§ KUMPULAN TUGAS
A: Jawablah pertanyaan berikut berdasarkan teks tentang perkembangan bahasa.
(i) Teknologi apa yang menyebabkan bentuk-bentuk bahasa tradisional mengalami perubahan?
(ii) Dalam kegiatan apa orang dulu menggunakan bentuk-bentuk bahasa tradisional, menurut contoh yang diberikan?
(iii) Lewat proses apa perbendaharaan kosakata suatu masyarakat tutur dapat bertambah?
B: Tentukan apakah setiap pernyataan berikut sesuai dengan teks tentang perkembangan bahasa. Jawab ya atau tidak, lalu kutip kata-kata teks yang menjadi penentunya.
(i) Tuntutan untuk meminimalkan jumlah karakter membuat kata-kata mulai dirampingkan.
(ii) Kata-kata seperti outbond jarang dijumpai pada masyarakat tutur bahasa Indonesia.
(iii) Perampingan bentuk bahasa dapat ditemui dalam pesan-pesan singkat di telepon selular.
C: Tuliskan lanjutan teks tentang perkembangan bahasa, dimulai setelah kalimat terakhirnya.

§ KUTIPAN SUMBER
Sebagai alat interaksi yang bersifat terbuka dan produktif, bahasa telah berkembang sedemikian rupa. Dulu orang-orang menggunakan bentuk-bentuk bahasa tradisional seperti dalam menulis surat. Namun setelah diciptakannya teknologi telegram, bentuk-bentuk bahasa tradisional tersebut mengalami perubahan. Tuntutan untuk meminimalkan jumlah karakter yang ditulis menyebabkan kata-kata mulai dirampingkan dan bentuk-bentuk bahasa tradisional tidak lagi digunakan. Saat ini, dengan kemajuan teknologi komunikasi yang semakin pesat, bentuk-bentuk bahasa mengalami perampingan secara massal. Hal serupa ini dapat ditemui dalam pesan-pesan singkat di telepon selular (Short Message Service).
Akibat kemajuan teknologi komunikasi perkembangan bahasa tidak hanya pada terbatas pada perampingan bentuk saja. Mudahnya berkomunikasi dengan masyarakat tutur lain (speech community) dapat menyebabkan makin bertambahnya perbendaharaan kosakata suatu masyarakat tutur tertentu lewat proses penyerapan bahasa. Kata-kata seperti outbond, tennis indoor, etc, sangat sering dijumpai pada masyarakat tutur bahasa Indonesia.

§ KUMPULAN DATA
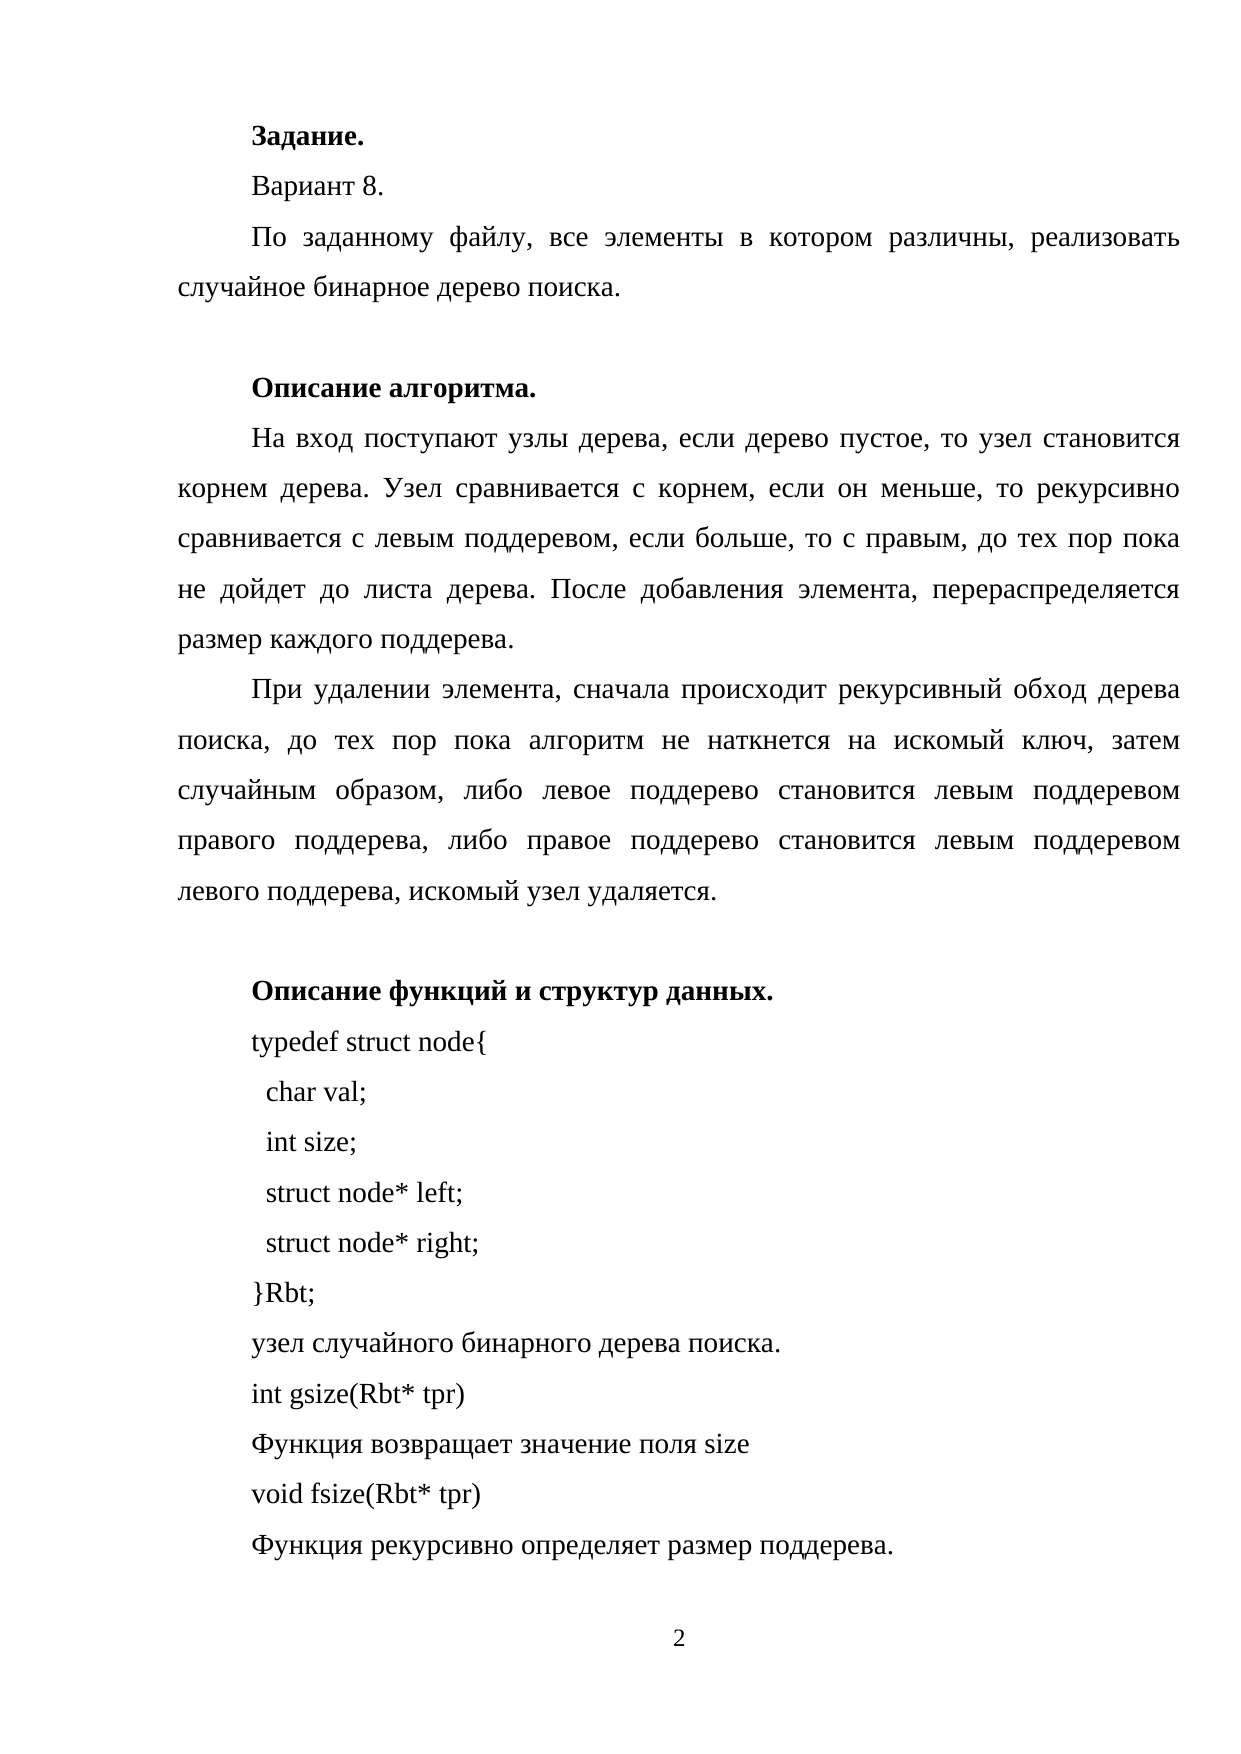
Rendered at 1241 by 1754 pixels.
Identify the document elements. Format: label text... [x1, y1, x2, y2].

text int gsize(Rbt* tpr) [177, 1376, 1181, 1409]
text int size; [177, 1124, 1181, 1158]
text }Rbt; [177, 1275, 1181, 1309]
text узел случайного бинарного дерева поиска. [177, 1326, 1181, 1359]
text Описание функций и структур данных. [177, 973, 1181, 1007]
subtitle По заданному файлу, все элементы в котором различны, реализовать случайное бинарное дерево поиска. [177, 219, 1181, 303]
text Вариант 8. [177, 168, 1181, 202]
text void fsize(Rbt* tpr) [177, 1477, 1181, 1510]
text Описание алгоритма. [177, 370, 1181, 403]
text Задание. [177, 118, 1181, 152]
text Функция возвращает значение поля size [177, 1426, 1181, 1460]
text typedef struct node{ [177, 1024, 1181, 1057]
text struct node* left; [177, 1175, 1181, 1208]
text char val; [177, 1074, 1181, 1108]
text struct node* right; [177, 1225, 1181, 1258]
text Функция рекурсивно определяет размер поддерева. [177, 1527, 1181, 1560]
text На вход поступают узлы дерева, если дерево пустое, то узел становится корнем дерева. Узел сравнивается с корнем, если он меньше, то рекурсивно сравнивается с левым поддеревом, если больше, то с правым, до тех пор пока не дойдет до листа дерева. После добавления элемента, перераспределяется размер каждого поддерева. [177, 420, 1181, 655]
text При удалении элемента, сначала происходит рекурсивный обход дерева поиска, до тех пор пока алгоритм не наткнется на искомый ключ, затем случайным образом, либо левое поддерево становится левым поддеревом правого поддерева, либо правое поддерево становится левым поддеревом левого поддерева, искомый узел удаляется. [177, 672, 1181, 906]
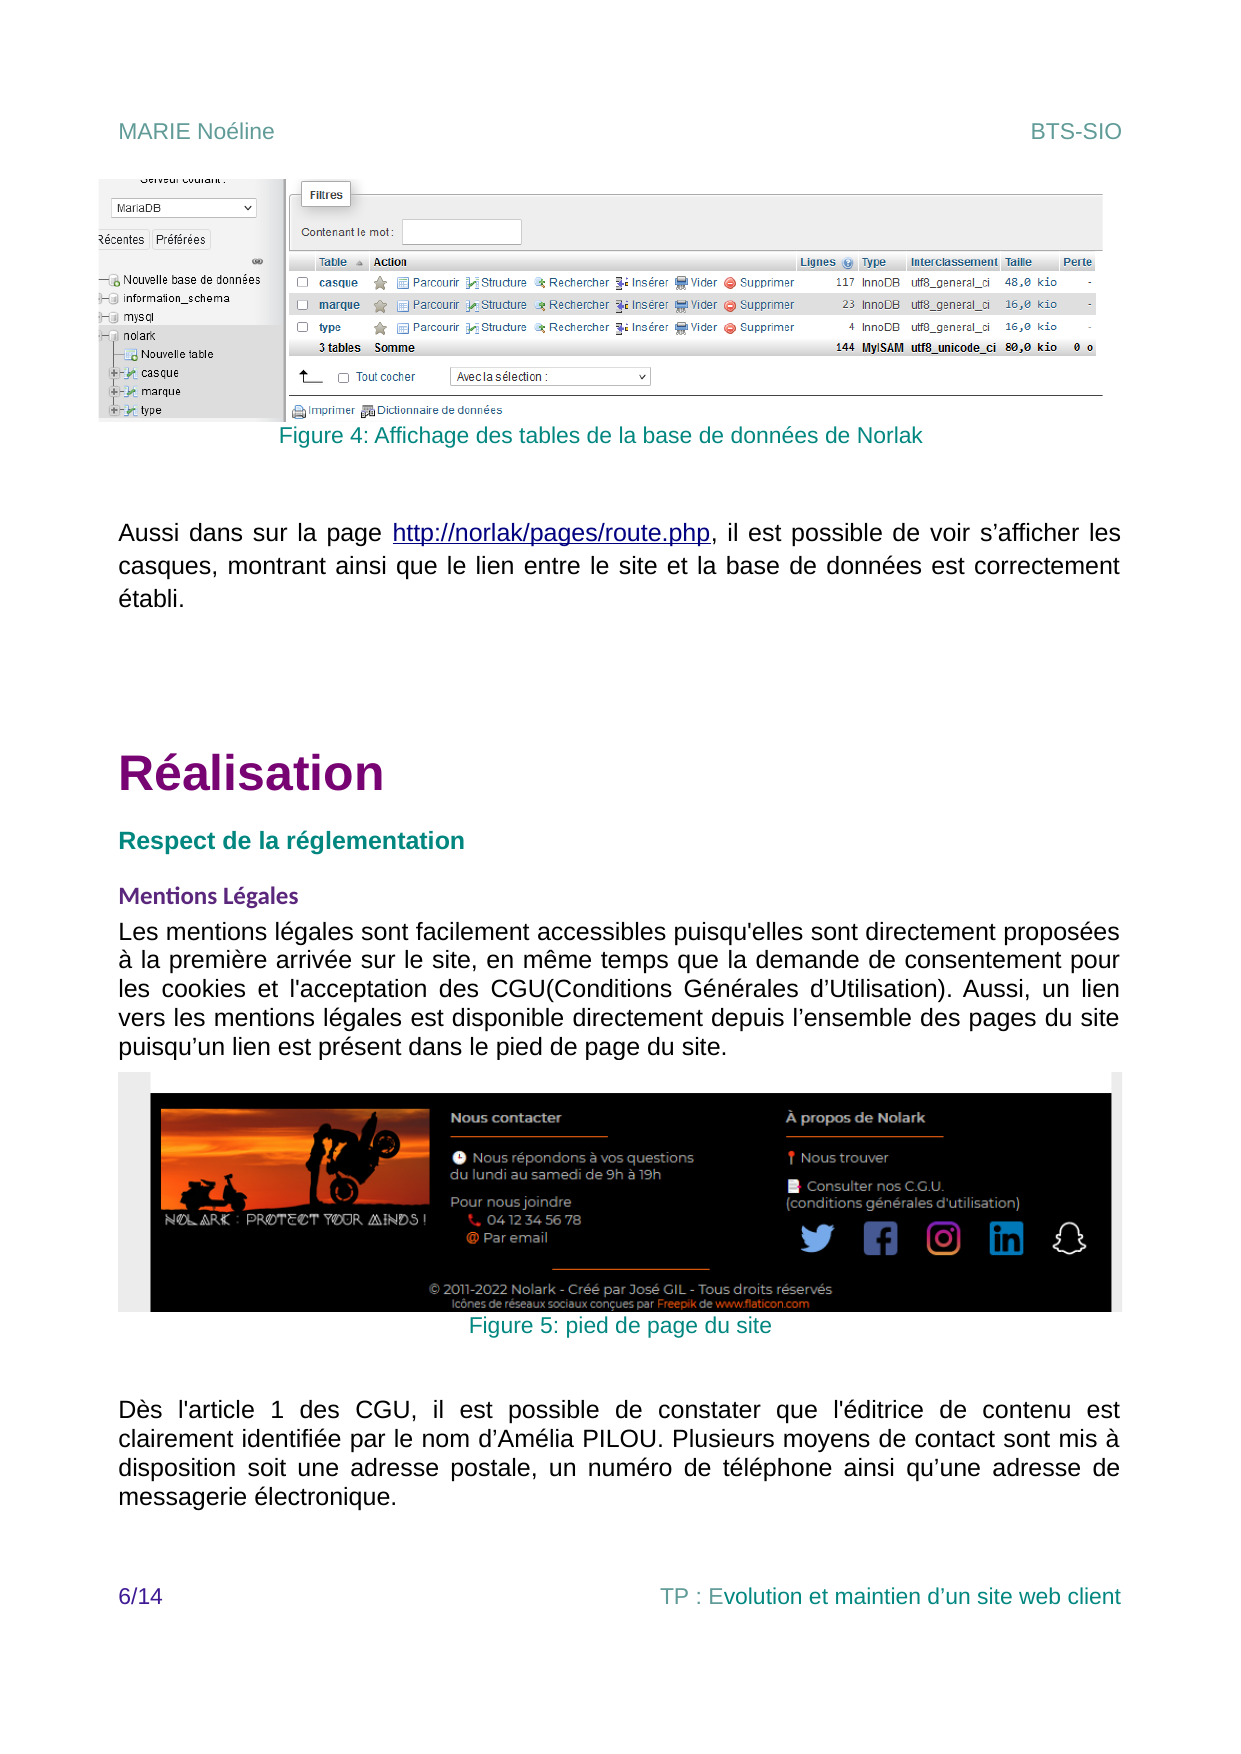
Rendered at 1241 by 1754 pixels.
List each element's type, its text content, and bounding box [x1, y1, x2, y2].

§ JAWABAN YANG DIBERIKAN
A:
(i) Teknologi telegram.
(ii) Dalam menulis surat.
(iii) Lewat proses penyerapan bahasa.

B:
(i) Ya. "Tuntutan untuk meminimalkan jumlah karakter yang ditulis menyebabkan kata-kata mulai dirampingkan"
(ii) Tidak. "sangat sering dijumpai pada masyarakat tutur bahasa Indonesia"
(iii) Ya. "Hal serupa ini dapat ditemui dalam pesan-pesan singkat di telepon selular"

C:
Perkembangan bahasa ini merupakan hal yang alamiah. Sesuai dengan sifatnya, bahasa memiliki kemampuan untuk berkembang sesuai dengan keinginan dan tuntutan masyarakat penggunanya. Tapi yang tidak banyak diketahui adalah, bagaimanakah asal mula bahasa sehingga berkembang sedemikian rupa seperti sekarang ini?
Belum ada teori yang menyatakan dengan pasti bagaimana bahasa bermula. Di dunia sekarang ini tidak ada masyarakat yang belum berbahasa sehingga dapat dipelajari bagaimana sebuah bahasa bermula. Suku-suku terasing yang diketahui sudah memiliki sistem bahasa yang kompleks. Tidak ada ilmuwan yang menemukan suatu masyarakat tertentu dalam keadaa tanpa bahasa. Lalu, jika tidak ada pengalaman empiris yang dapat menjadi fakta untuk menerangkan asal mula bahasa, bagaimanakah asal mula bahasa dapat diterangkan?
Seorang filsuf bahasa dari Inggris, James Haris, menjawab. Kemampuan manusia dalam menciptakan makna dan kata merupakan pemberian Tuhan. Jawaban yang sederhana. Dan merupakan kebenaran mutlak bagi yang beriman. Tapi, bagaimanakah cara Tuhan memberikan kemampuan itu kepada manusia, menjadi teka-teki yang sepertinya sulit untuk dijawab. Lalu, jika benar Tuhan menganugrahkan kemampuan itu kepada manusia, kapan anugrah itu diberikan? Apakah pada masa Kala Miosen 15 juta tahun yang lalu ketika keluarga kera besar berevolusi menjadi hominoid? Atau pada masaKala Plestosen Madya 1 juta tahun lalu ketika proto-hominoid pada akhirnya menurunkan empat ras manusia? (Kapakankah kau, hei Adam, memakan buah pengetahuan?)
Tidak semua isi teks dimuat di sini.